Though Wallace’s challenge may have collapsed back in the late 40s and early 50s, his arguments have been perpetuated virtually unchanged by Leftists who haven’t improved upon them. Each new radical left generation invents Wallace’s ideas anew. Reading certain of Wallace’s comments is like reading Chomsky, and yet their ideas are logically flawed, or perhaps it would be better to say logically awkward and inadequate.

Kissinger is very gentle with Wallace by saying he came out of the Populist tradition. I see him as having been influenced by Marxist-Leninist ideology. There is something terribly inconsistent, to a Conservative American, about someone who criticized America morally in 1950, but praised the Soviet Union morally. In order to make logical sense of Wallace’s position one needs to get past or overlook what Stalin was actually doing and look ahead to what he hoped to eventually achieve.

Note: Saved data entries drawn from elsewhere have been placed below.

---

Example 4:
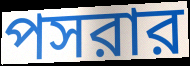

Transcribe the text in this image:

পসরার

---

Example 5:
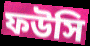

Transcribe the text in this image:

ফউসি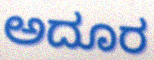
ಅದೂರ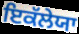
ਇਕੱਲੇਯਾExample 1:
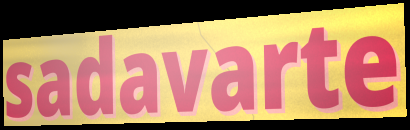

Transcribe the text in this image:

sadavarte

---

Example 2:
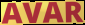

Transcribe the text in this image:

AVAR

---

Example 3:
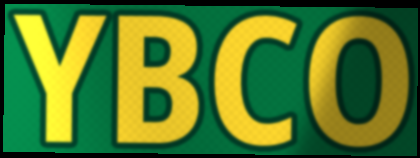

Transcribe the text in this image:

YBCO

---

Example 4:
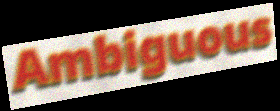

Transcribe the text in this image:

Ambiguous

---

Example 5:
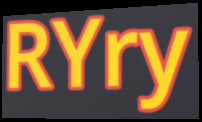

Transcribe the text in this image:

RYry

How long could the radical left hang on to a belief in the altruistic goals of Stalinist Russia? The history of the radical left in France is extremely interesting. I have been reading through a series entitled “New French Thought,” published by Princeton. The French embraced Communism after World War II. To be “Right Wing” in France back then meant that you were a Vichy or a Fascist. So most people, or at least most intellectuals, were Left Wing and had a great fondness for Communist Russia. They embraced the altruistic ideal of Communism even if they didn’t embrace all the practical steps that were taken in a Communist nation. But as time went on, the French radicals fell away from Communism for the same sorts of reasons Wallace was discredited in America. The severity, brutality and violence in Stalinist Russia seemed unconscionable to more and more Leftists and many of them, while not willing to call themselves Conservatives, began looking for alternatives.

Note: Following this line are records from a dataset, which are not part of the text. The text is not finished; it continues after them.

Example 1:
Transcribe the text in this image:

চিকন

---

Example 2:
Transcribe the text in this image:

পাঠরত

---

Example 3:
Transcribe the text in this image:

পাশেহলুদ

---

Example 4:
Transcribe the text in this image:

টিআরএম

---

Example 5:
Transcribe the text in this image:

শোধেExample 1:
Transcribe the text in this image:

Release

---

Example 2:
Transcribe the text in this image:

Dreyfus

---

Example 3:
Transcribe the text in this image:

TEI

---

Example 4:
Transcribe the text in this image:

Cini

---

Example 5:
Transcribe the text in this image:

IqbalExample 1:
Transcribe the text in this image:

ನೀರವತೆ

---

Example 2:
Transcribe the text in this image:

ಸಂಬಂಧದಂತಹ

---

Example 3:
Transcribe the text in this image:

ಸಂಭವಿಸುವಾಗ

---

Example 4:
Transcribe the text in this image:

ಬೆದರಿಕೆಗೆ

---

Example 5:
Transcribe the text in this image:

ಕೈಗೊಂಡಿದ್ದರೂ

I mentioned an inadequacy in the reasoning of the Radical Left. Assuming that they embraced the altruistic ideal of Marxist-Leninism, they would be consistent in contrasting the “ideal” of Liberal Democracy with the “ideal” of Communism, but they didn’t. They gave Stalinist Russia a pass on its ongoing brutality and violence because of that altruistic ideal. Whereas they were not willing to give Liberal Democracy a pass on the inequities and injustices found in Western societies. If we compare the inequities in the societies of the West and the USSR during any point in the Cold War the brutality and violence is far worse in the USSR; so the Radical Left could not argue, validly, a precise “moral equivalence.” But they could argue something like this: Yes, things may be temporarily worse in the USSR than they are in the US, but the USSR is progressing toward an altruistic goal; whereas the US is not progressing toward anything. It has already achieved its ultimate condition. There is nothing beyond what it presently is; therefore, one must support and approve of the “progress” in the Soviet Union rather than the current conditions.

If we take the trouble to convert the Radical Left’s positions into coherent arguments then it is possible to deal with their issues. Consider the matter of Communists’ “altruistic goals.” In the writings of Lenin, Capitalism is implacably opposed to the proletariat such that the only recourse the latter has is revolution. But that didn’t turn out to be true. In Western societies we have evidence to the contrary. All the mysterious steps toward their altruistic ideal (that the Radical Left could not define) have been taken (at least all that have been identified) through the processes available in Liberal Democracies. The proletariat in Liberal Democracies have voted themselves all the practical benefits Marx and Lenin argued could only be acquired through revolution. And if there are some further practical benefits that would enable it to more closely approach an altruistic ideal, it can vote itself that benefit as well.

So, I ask the present day Radical Left, what are the altruistic goals you think can only be achieved through Revolution?